** Opening Data extracts block **

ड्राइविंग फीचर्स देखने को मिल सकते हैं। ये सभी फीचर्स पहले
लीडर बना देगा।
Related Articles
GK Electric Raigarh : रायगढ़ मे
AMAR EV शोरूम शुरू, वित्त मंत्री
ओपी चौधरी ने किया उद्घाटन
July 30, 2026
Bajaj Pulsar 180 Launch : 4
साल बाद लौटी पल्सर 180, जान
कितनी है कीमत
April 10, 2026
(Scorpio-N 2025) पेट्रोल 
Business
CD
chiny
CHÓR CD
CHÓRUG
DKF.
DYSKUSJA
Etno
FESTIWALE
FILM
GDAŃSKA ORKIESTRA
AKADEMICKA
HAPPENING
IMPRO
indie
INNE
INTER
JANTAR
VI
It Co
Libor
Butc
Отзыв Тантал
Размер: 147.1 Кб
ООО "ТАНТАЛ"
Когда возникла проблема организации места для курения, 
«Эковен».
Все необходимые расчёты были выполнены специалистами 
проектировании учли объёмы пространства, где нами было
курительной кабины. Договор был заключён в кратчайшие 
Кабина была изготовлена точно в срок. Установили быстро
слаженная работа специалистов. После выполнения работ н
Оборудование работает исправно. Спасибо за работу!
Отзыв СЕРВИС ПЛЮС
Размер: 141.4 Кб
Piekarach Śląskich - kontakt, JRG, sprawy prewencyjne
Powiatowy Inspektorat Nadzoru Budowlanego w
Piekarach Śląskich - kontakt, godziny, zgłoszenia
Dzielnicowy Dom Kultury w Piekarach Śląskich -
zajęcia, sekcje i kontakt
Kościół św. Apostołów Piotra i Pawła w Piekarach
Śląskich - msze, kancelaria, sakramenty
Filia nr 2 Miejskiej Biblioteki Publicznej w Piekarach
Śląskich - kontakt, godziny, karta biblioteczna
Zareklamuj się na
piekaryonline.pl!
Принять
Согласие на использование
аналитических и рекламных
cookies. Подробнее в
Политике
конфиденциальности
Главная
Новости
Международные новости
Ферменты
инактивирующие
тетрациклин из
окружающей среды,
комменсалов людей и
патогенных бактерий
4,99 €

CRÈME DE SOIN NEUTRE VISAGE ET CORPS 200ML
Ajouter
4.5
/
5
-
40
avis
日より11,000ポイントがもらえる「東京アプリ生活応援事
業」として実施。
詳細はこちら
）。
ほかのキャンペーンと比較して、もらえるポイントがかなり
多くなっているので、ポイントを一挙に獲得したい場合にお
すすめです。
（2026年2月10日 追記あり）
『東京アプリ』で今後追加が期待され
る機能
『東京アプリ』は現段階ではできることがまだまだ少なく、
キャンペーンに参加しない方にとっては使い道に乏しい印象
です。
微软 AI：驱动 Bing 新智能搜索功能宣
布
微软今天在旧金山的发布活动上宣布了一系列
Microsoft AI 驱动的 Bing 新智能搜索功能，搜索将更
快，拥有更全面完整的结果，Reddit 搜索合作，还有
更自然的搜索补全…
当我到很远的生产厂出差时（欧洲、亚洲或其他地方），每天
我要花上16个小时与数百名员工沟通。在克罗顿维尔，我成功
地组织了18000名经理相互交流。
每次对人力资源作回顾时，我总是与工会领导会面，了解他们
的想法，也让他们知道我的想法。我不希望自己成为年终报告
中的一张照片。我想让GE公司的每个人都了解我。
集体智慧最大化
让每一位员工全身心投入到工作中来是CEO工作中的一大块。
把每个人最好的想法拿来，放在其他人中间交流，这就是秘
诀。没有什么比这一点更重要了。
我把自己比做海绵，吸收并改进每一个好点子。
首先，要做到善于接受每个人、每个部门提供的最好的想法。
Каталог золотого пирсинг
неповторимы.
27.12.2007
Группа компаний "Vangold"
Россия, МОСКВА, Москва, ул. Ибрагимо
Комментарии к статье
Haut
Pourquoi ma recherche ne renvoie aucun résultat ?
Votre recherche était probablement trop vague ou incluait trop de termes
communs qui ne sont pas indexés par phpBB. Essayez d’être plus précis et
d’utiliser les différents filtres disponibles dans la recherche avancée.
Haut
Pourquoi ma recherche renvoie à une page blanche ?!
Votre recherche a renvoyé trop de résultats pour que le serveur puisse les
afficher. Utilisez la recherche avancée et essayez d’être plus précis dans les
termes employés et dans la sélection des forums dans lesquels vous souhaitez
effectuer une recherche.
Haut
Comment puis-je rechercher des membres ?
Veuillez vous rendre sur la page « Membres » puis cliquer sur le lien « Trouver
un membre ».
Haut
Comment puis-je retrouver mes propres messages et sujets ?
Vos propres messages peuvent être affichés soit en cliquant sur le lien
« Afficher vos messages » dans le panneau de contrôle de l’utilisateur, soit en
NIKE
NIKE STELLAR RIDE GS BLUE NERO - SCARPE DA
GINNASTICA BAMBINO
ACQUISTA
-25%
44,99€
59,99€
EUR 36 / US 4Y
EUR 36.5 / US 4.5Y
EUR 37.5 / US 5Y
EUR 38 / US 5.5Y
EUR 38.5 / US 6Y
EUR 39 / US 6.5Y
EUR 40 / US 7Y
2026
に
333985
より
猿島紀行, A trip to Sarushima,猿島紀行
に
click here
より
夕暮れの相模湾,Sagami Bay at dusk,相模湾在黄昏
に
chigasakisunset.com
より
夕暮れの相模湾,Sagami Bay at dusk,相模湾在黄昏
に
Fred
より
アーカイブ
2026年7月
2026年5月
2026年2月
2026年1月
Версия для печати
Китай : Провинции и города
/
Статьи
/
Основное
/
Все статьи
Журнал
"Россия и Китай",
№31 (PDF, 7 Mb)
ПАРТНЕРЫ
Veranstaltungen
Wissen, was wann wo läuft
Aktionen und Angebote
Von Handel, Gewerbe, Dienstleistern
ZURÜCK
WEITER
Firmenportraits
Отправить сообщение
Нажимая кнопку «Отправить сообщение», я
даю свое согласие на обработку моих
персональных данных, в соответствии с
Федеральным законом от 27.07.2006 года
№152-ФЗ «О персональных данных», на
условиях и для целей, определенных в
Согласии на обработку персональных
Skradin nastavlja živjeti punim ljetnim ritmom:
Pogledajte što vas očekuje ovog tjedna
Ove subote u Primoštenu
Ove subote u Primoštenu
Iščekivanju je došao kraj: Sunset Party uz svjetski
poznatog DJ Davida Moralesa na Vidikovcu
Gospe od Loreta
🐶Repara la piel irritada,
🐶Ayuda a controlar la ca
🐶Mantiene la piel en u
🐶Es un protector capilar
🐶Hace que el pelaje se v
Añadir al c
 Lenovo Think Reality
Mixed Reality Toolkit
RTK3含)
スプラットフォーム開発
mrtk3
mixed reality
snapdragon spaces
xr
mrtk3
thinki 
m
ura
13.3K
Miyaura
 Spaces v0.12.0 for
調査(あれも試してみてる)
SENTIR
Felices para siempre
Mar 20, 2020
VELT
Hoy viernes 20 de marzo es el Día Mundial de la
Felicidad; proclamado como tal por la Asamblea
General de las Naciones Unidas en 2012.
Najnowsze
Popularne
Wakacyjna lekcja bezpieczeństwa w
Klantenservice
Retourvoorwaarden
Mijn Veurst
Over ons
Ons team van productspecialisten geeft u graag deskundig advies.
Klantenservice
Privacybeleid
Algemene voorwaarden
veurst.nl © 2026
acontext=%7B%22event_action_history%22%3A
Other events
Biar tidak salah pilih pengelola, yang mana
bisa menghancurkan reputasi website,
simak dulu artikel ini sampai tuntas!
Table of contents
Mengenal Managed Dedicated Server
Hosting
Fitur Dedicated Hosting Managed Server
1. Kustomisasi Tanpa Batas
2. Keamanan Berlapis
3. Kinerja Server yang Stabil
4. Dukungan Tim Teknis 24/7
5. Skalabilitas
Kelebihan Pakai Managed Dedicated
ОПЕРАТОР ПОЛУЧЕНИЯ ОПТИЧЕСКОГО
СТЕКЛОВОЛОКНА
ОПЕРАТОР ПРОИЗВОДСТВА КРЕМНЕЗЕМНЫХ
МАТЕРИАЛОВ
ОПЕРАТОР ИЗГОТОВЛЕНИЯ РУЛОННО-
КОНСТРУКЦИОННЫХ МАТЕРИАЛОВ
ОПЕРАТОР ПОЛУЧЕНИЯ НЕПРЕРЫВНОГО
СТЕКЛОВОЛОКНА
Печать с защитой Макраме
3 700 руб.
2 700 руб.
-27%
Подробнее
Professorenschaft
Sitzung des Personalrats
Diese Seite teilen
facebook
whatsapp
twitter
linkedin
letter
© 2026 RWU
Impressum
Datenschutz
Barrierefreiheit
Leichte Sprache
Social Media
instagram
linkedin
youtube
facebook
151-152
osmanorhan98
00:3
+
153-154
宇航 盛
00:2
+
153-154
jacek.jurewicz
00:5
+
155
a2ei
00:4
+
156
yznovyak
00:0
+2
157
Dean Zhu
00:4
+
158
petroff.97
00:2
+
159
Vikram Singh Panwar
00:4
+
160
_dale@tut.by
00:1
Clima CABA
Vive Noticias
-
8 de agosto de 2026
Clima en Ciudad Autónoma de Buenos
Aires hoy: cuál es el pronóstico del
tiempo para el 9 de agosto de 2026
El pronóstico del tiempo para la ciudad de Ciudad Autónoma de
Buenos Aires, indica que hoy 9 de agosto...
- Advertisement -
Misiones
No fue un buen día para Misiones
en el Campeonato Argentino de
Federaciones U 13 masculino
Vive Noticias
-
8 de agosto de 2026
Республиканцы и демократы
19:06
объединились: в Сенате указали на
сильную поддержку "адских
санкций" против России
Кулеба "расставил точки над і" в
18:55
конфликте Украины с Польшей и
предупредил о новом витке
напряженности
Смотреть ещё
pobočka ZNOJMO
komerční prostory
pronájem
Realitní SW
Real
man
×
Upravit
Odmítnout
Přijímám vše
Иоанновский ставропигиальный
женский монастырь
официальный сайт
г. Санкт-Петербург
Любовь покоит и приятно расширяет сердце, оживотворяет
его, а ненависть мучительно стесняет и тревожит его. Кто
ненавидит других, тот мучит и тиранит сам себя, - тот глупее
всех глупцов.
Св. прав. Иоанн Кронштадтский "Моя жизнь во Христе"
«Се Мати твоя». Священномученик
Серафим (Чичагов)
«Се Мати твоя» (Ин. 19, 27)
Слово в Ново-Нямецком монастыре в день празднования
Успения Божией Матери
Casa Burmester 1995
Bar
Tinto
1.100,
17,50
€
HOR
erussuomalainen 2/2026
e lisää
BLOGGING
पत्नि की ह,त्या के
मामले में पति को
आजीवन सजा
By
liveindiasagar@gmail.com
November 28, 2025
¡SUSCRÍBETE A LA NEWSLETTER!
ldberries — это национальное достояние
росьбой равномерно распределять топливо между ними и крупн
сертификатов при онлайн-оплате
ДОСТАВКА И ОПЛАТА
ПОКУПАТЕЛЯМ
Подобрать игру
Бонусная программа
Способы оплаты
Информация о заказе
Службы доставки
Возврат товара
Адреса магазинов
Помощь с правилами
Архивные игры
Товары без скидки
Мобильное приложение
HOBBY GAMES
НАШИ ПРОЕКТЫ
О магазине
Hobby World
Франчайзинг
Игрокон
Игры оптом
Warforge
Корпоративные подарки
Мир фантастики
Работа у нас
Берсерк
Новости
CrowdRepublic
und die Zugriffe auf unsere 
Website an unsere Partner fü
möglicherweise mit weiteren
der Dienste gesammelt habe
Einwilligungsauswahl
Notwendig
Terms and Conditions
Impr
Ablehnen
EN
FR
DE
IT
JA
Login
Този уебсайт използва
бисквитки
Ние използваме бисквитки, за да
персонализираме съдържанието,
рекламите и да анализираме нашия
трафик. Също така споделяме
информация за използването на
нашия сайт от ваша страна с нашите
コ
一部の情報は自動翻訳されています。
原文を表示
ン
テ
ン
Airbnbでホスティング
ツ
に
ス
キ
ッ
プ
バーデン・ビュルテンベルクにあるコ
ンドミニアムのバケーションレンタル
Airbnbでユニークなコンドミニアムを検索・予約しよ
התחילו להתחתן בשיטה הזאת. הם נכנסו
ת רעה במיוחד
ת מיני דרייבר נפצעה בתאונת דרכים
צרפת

** Closing Data extracts block **

The task → Please copy the material starting at its first line and ending at the line that contains "Kościół św. Apostołów", swapping "FESTIWALE" for "KONCERTY" and changing nothing else.

Exercise solution →
ड्राइविंग फीचर्स देखने को मिल सकते हैं। ये सभी फीचर्स पहले
लीडर बना देगा।
Related Articles
GK Electric Raigarh : रायगढ़ मे
AMAR EV शोरूम शुरू, वित्त मंत्री
ओपी चौधरी ने किया उद्घाटन
July 30, 2026
Bajaj Pulsar 180 Launch : 4
साल बाद लौटी पल्सर 180, जान
कितनी है कीमत
April 10, 2026
(Scorpio-N 2025) पेट्रोल 
Business
CD
chiny
CHÓR CD
CHÓRUG
DKF.
DYSKUSJA
Etno
KONCERTY
FILM
GDAŃSKA ORKIESTRA
AKADEMICKA
HAPPENING
IMPRO
indie
INNE
INTER
JANTAR
VI
It Co
Libor
Butc
Отзыв Тантал
Размер: 147.1 Кб
ООО "ТАНТАЛ"
Когда возникла проблема организации места для курения, 
«Эковен».
Все необходимые расчёты были выполнены специалистами 
проектировании учли объёмы пространства, где нами было
курительной кабины. Договор был заключён в кратчайшие 
Кабина была изготовлена точно в срок. Установили быстро
слаженная работа специалистов. После выполнения работ н
Оборудование работает исправно. Спасибо за работу!
Отзыв СЕРВИС ПЛЮС
Размер: 141.4 Кб
Piekarach Śląskich - kontakt, JRG, sprawy prewencyjne
Powiatowy Inspektorat Nadzoru Budowlanego w
Piekarach Śląskich - kontakt, godziny, zgłoszenia
Dzielnicowy Dom Kultury w Piekarach Śląskich -
zajęcia, sekcje i kontakt
Kościół św. Apostołów Piotra i Pawła w Piekarach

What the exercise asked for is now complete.